Bulgaria's Sovereign Bonds Best Bet in Europe - Italian Expert
An Italian financial expert has urged European investors to buy sovereign bonds issued by Bulgaria, claiming they are safer even than Germany’s and Japan’s.
“True, the yield on ten-year Bulgarian sovereign bonds used to stand at about 5% a year ago, while now it has a yield a bit over 3%. Still, paradoxically, I believe that Bulgaria’s ten-year sovereign bonds are safer than the German and Japanese bonds,” Italian financier Olivier Doria d' Angri commented in an article in local media.
“The yield on the Japanese 10-year bonds have hit historically low levels and they are going further down. Lower profits mean higher prices, so in practice the higher the risk, the lower the yield," explains Olivie Doria.
"This is a paradox.”
“Yes, I still believe that Bulgarian ten-year bonds are the best option for investment in Europe.The country has EU's lowest government debt-to-GDP ratio - 14%,” the expert explained.

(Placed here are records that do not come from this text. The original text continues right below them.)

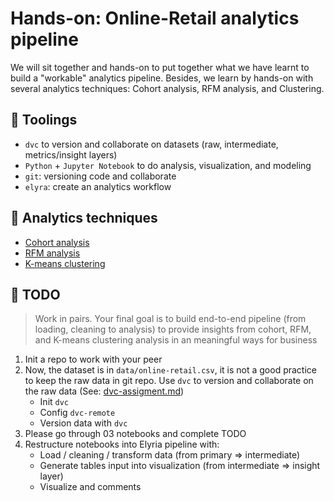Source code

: # Hands-on: Online-Retail analytics pipeline

We will sit together and hands-on to put together what we have learnt to build a "workable" analytics pipeline. 
Besides, we learn by hands-on with several analytics techniques: Cohort analysis, RFM analysis, and Clustering.


## 🚩 Toolings

- `dvc` to version and collaborate on datasets (raw, intermediate, metrics/insight layers)
- `Python` + `Jupyter Notebook` to do analysis, visualization, and modeling
- `git`: versioning code and collaborate
- `elyra`: create an analytics workflow


## 🧬 Analytics techniques

- [Cohort analysis](../03-hands-on-01/01_OnlineRetail_Cohort.ipynb)
- [RFM analysis](../03-hands-on-01/02_OnlineRetail_RFM.ipynb)
- [K-means clustering](../03-hands-on-01/03_OnlineRetail_KMeans.ipynb)


## 📝 TODO

> Work in pairs. Your final goal is to build end-to-end pipeline (from loading, cleaning to analysis) to provide insights from cohort, RFM, and K-means clustering analysis in an meaningful ways for business

1. Init a repo to work with your peer
2. Now, the dataset is in `data/online-retail.csv`, it is not a good practice to keep the raw data in git repo. Use `dvc` to version and collaborate on the raw data (See: [dvc-assigment.md](../02-reproducibility/dvc-assignment.md))
    - Init `dvc`
    - Config `dvc-remote`
    - Version data with `dvc`
3. Please go through 03 notebooks and complete TODO
4. Restructure notebooks into Elyria pipeline with:
    - Load / cleaning / transform data (from primary => intermediate)
    - Generate tables input into visualization (from intermediate => insight layer)
    - Visualize and comments
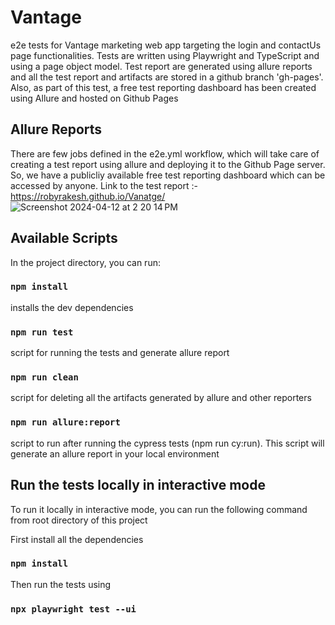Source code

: 
# Vantage 

e2e tests for Vantage marketing web app targeting the login and contactUs page functionalities. Tests are written using Playwright and TypeScript and using a page object model. Test report are generated using allure reports and all the test report and artifacts are stored in a github branch 'gh-pages'. Also, as part of this test, a free test reporting dashboard has been created using Allure and hosted on Github Pages

## Allure Reports

There are few jobs defined in the e2e.yml workflow, which will take care of creating a test report using allure and deploying it to the Github Page server. So, we have a publicliy available free test reporting dashboard which can be accessed by anyone. Link to the test report :- [https://robyrakesh.github.io/Vanatge/
](https://robyrakesh.github.io/Vanatage/)
![Screenshot 2024-04-12 at 2 20 14 PM](https://github.com/robyrakesh/Vanatage/assets/47828587/3e1ce27b-017f-4597-ab5e-d3f9b4d46081)

## Available Scripts

In the project directory, you can run:

### `npm install`

installs the dev dependencies

### `npm run test`

script for running the tests and generate allure report

### `npm run clean`

script for deleting all the artifacts generated by allure and other reporters

### `npm run allure:report`

script to run after running the cypress tests (npm run cy:run). This script will generate an allure report in your local environment



## Run the tests locally in interactive mode

To run it locally in interactive mode, you can run the following command from root directory of this project

First install all the dependencies 
### `npm install` 
Then run the tests using 
### `npx playwright test --ui`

He stressed that if Bulgaria issues more bonds, this would create more jobs and boost people’s purchasing power.
The Italian expert also issued a warning, saying investing in south-European sovereign bonds can bring Bulgarian banks to bankruptcy.

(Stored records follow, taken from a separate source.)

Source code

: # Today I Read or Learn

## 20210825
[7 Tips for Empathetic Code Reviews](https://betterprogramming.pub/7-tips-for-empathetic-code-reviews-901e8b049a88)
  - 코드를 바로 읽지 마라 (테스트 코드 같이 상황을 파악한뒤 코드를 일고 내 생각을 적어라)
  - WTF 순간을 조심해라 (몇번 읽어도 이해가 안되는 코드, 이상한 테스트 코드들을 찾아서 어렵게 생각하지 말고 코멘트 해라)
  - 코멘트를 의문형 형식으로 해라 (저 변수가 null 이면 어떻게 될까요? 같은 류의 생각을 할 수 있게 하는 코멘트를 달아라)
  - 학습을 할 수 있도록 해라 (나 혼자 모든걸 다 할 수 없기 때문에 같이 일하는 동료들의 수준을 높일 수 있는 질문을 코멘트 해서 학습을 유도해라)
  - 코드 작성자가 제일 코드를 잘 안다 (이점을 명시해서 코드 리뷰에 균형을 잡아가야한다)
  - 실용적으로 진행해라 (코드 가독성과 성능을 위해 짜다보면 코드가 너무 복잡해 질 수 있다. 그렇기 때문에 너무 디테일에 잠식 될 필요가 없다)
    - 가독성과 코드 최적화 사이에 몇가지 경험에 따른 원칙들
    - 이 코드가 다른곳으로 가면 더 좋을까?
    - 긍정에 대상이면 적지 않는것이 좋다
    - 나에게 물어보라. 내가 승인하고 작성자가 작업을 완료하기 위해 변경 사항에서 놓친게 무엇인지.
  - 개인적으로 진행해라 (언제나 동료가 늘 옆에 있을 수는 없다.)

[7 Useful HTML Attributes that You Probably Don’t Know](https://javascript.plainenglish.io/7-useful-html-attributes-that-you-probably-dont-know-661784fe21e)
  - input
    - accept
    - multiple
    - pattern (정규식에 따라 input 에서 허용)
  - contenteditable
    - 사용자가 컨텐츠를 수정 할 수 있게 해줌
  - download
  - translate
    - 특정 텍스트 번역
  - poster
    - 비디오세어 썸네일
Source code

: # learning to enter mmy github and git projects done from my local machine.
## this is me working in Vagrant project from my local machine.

"The lev, the Bulgarian currency, is pegged to the single currency and while a drop in the euro will boost exports, a collapse of the euro will force Bulgaria to look for alternative currencies to peg the lev to, probably a mix between the Deutsche mark and the US dollar," he forecast.
Bulgaria's former Finance Minster Simeon Djankov used to say the country should not be worried about its currency board in the event of a collapse of the euro.
In his words Bulgaria should not be worried about that peg because it is actually to the Deutsche mark and - in the event of any changes to the euro zone - it would continue to follow whatever Germany used.
The currency peg means interest rates must track euro zone rates, leaving fiscal policy as the government's main tool to influence the economy.
Last summer, euro zone member Spain was struggling to borrow money for 10 years at a yield below 7%, but Rwanda had no trouble to do it at the beginning of May.
Analysts say investors regard any kind of debt as a safer harbor than equities, shrugging off specific country risk when faced with the rock-bottom interest rates in the developed world.
These are the main reasons why orders for the East African country's debut dollar bond reached USD 3.5 B, more than 8 times the bond's issue size.